WHAT YOU SHOULD DO: Return every line from the listing where the word "caracteres" occurs.

INFORMATION SHOWN:
○ ○ ○ ○
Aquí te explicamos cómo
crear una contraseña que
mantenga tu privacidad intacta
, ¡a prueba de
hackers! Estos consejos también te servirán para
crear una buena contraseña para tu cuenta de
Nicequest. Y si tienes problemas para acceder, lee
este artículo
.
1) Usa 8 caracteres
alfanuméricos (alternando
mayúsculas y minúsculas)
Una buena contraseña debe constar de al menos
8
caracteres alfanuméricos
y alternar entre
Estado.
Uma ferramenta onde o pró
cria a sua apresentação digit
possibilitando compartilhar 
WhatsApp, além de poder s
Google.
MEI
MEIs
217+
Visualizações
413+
○ ○ ○ ○
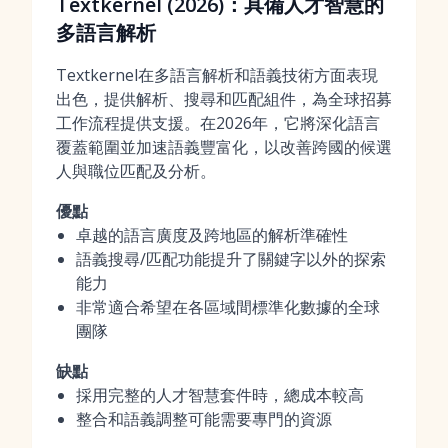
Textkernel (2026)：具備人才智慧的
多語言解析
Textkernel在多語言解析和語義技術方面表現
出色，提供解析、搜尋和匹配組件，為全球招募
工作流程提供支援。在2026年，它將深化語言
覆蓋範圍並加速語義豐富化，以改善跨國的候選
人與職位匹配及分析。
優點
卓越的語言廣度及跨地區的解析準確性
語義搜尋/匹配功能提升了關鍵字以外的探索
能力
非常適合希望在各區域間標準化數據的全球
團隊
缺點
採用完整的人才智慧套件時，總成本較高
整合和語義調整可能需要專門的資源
○ ○ ○ ○
EXERCISE RESULT:
1) Usa 8 caracteres
caracteres alfanuméricos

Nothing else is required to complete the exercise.